L’impact psychologique et la prise en charge globale
Les syndromes de douleur chronique conduisent souvent à la frustration et à la dépression clinique, avec des cas de suicide rapportés dans certaines névralgies pudendales. Une étude impliquant 1024 patients a évalué la prévalence de la dépression dans la douleur chronique, catégorisant 60,8% des patients comme présentant une dépression probable et 33,8% une dépression sévère.
L’implication précoce de la psychologie et de la gestion de la douleur est cruciale dans la planification thérapeutique.

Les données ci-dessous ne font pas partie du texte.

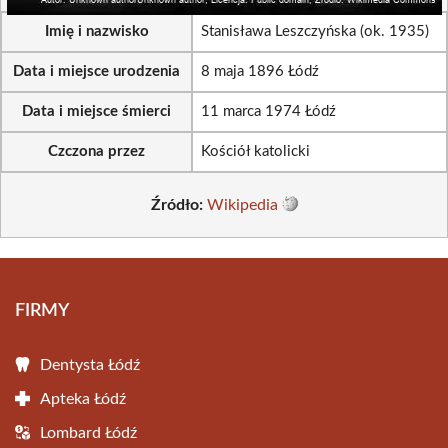
Imię i nazwisko
Stanisława Leszczyńska (ok. 1935)
Data i miejsce urodzenia
8 maja 1896 Łódź
Data i miejsce śmierci
11 marca 1974 Łódź
Czczona przez
Kościół katolicki
Źródło:
Wikipedia
FIRMY
Dentysta Łódź
Apteka Łódź
Lombard Łódź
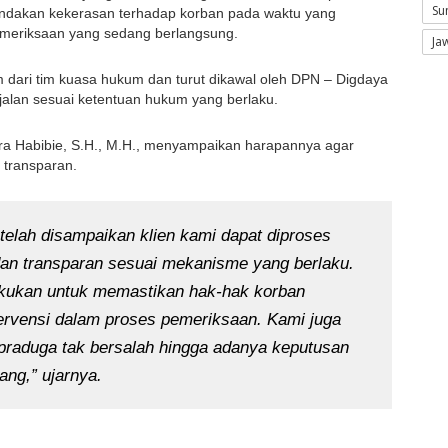
Su
indakan kekerasan terhadap korban pada waktu yang 
pemeriksaan yang sedang berlangsung.
Ja
ari tim kuasa hukum dan turut dikawal oleh DPN – Digdaya 
jalan sesuai ketentuan hukum yang berlaku.
ra Habibie, S.H., M.H., menyampaikan harapannya agar 
 transparan.
telah disampaikan klien kami dapat diproses 
 dan transparan sesuai mekanisme yang berlaku. 
kukan untuk memastikan hak-hak korban 
ntervensi dalam proses pemeriksaan. Kami juga 
 praduga tak bersalah hingga adanya keputusan 
ang,” ujarnya.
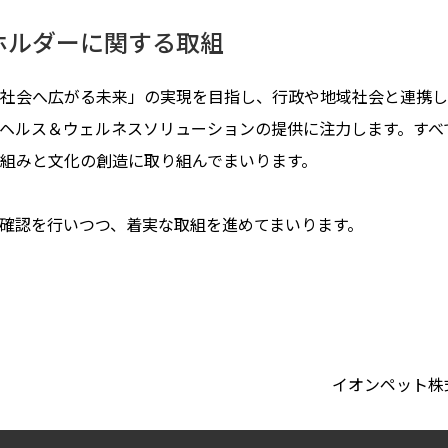
ホルダーに関する取組
社会へ広がる未来」の実現を目指し、行政や地域社会と連携し
ヘルス＆ウェルネスソリューションの提供に注力します。すべ
組みと文化の創造に取り組んでまいります。
確認を行いつつ、着実な取組を進めてまいります。
イオンペット株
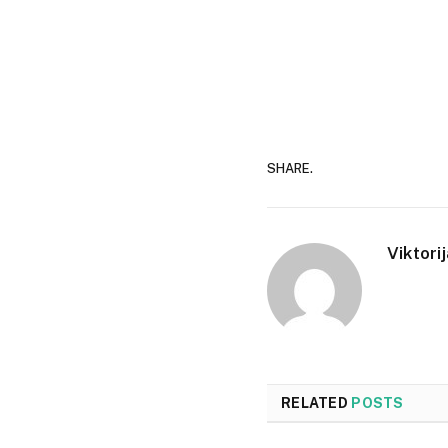
SHARE.
Viktori
RELATED
POSTS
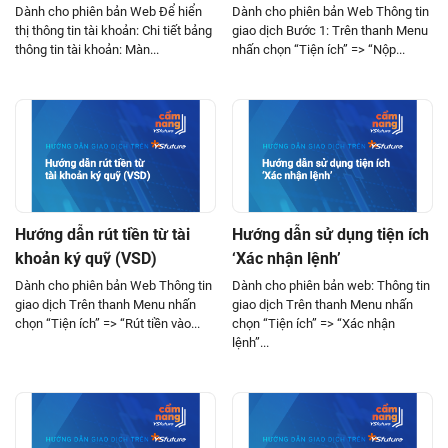
Dành cho phiên bản Web Để hiển
Dành cho phiên bản Web Thông tin
thị thông tin tài khoản: Chi tiết bảng
giao dịch Bước 1: Trên thanh Menu
thông tin tài khoản: Màn...
nhấn chọn “Tiện ích” => “Nộp...
Hướng dẫn rút tiền từ tài
Hướng dẫn sử dụng tiện ích
khoản ký quỹ (VSD)
‘Xác nhận lệnh’
Dành cho phiên bản Web Thông tin
Dành cho phiên bản web: Thông tin
giao dịch Trên thanh Menu nhấn
giao dịch Trên thanh Menu nhấn
chọn “Tiện ích” => “Rút tiền vào...
chọn “Tiện ích” => “Xác nhận
lệnh”...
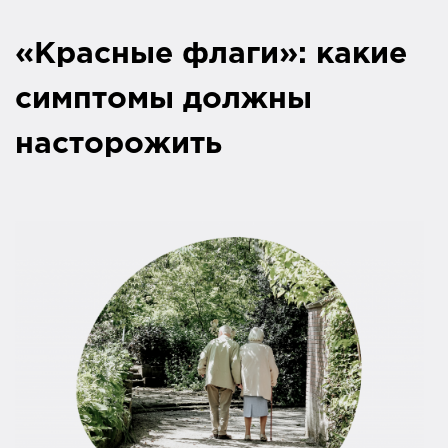
«Красные флаги»: какие
симптомы должны
насторожить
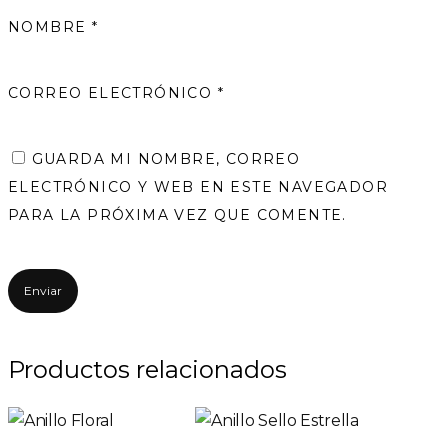
NOMBRE
*
CORREO ELECTRÓNICO
*
GUARDA MI NOMBRE, CORREO
ELECTRÓNICO Y WEB EN ESTE NAVEGADOR
PARA LA PRÓXIMA VEZ QUE COMENTE.
Productos relacionados
Este
Este
producto
prod
tiene
tiene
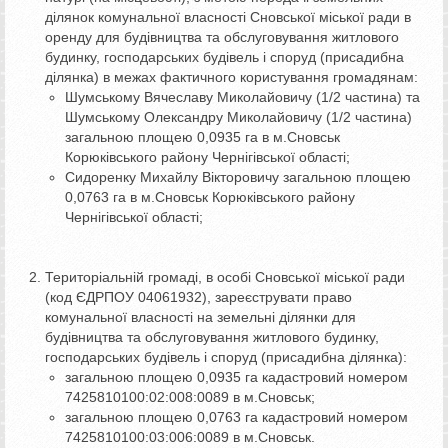
ділянок комунальної власності Сновської міської ради в
оренду для будівництва та обслуговування житлового
будинку, господарських будівель і споруд (присадибна
ділянка) в межах фактичного користування громадянам:
Шумському Вячеславу Миколайовичу (1/2 частина) та
Шумському Олександру Миколайовичу (1/2 частина)
загальною площею 0,0935 га в м.Сновськ
Корюківського району Чернігівської області;
Сидоренку Михайлу Вікторовичу загальною площею
0,0763 га в м.Сновськ Корюківського району
Чернігівської області;
Територіальній громаді, в особі Сновської міської ради
(код ЄДРПОУ 04061932), зареєструвати право
комунальної власності на земельні ділянки для
будівництва та обслуговування житлового будинку,
господарських будівель і споруд (присадибна ділянка):
загальною площею 0,0935 га кадастровий номером
7425810100:02:008:0089 в м.Сновськ;
загальною площею 0,0763 га кадастровий номером
7425810100:03:006:0089 в м.Сновськ.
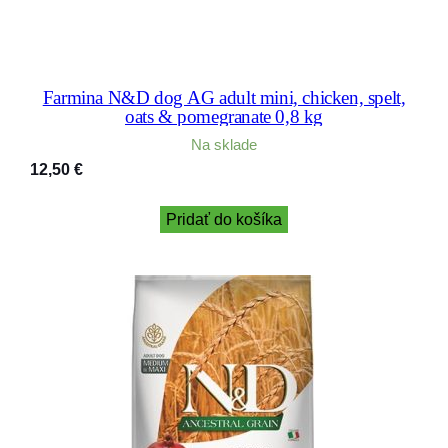
Farmina N&D dog AG adult mini, chicken, spelt,
oats & pomegranate 0,8 kg
Na sklade
12,50
€
Pridať do košíka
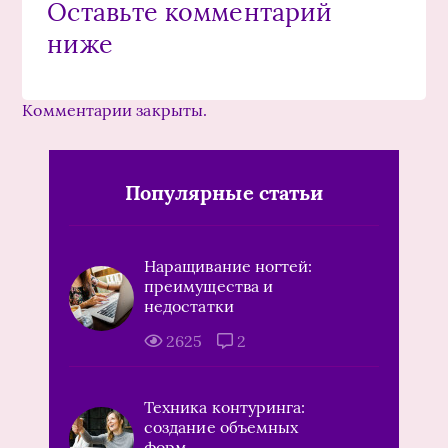
Оставьте комментарий
ниже
Комментарии закрыты.
Популярные статьи
Наращивание ногтей:
преимущества и
недостатки
2625
2
Техника контуринга:
создание объемных
форм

Les patients doivent recevoir des informations complètes sur les tests diagnostiques, les options de traitement disponibles selon l’expertise locale et les ressources, ainsi que des attentes réalistes concernant les résultats.
Les complications possibles des traitements
Les complications associées aux blocs pudendaux sont rares. Les événements indésirables rapportés comprennent la formation d’abcès, l’injection intravasculaire accidentelle d’anesthésique local pouvant conduire à une toxicité cardiovasculaire et du système nerveux central, l’hématome par lésion de l’artère pudendale ou des vaisseaux environnants, l’infection ou la douleur au site d’injection, et la lacération de la muqueuse vaginale.
Les manifestations d’une injection intravasculaire accidentelle peuvent inclure des palpitations, une hypotension, une bradycardie, une dysarthrie, des acouphènes, une somnolence, une confusion, une perte de conscience ou des convulsions.
La chirurgie de décompression pudendale peut également produire des complications, bien que rares. Les risques chirurgicaux potentiels incluent la lésion d’une petite branche nerveuse, qui peut être réparée microchirurgicalement si nécessaire, ou la lésion ou la section du ligament sacrotubéreux, pouvant causer une instabilité pelvienne.
Pour la cryoablation, les complications possibles incluent des ecchymoses au site de ponction, des brûlures cutanées, un risque de saignement, une douleur temporaire dans la zone traitée, des sensations de picotement ou d’engourdissement, et dans de très rares cas, une infection de la zone traitée.
La névralgie pudendale représente donc une pathologie complexe nécessitant une approche diagnostique rigoureuse et une prise en charge thérapeutique progressive et personnalisée. Les options thérapeutiques sont nombreuses, allant des traitements conservateurs aux interventions chirurgicales, permettant d’offrir un soulagement significatif à la majorité des patients atteints de cette condition invalidante.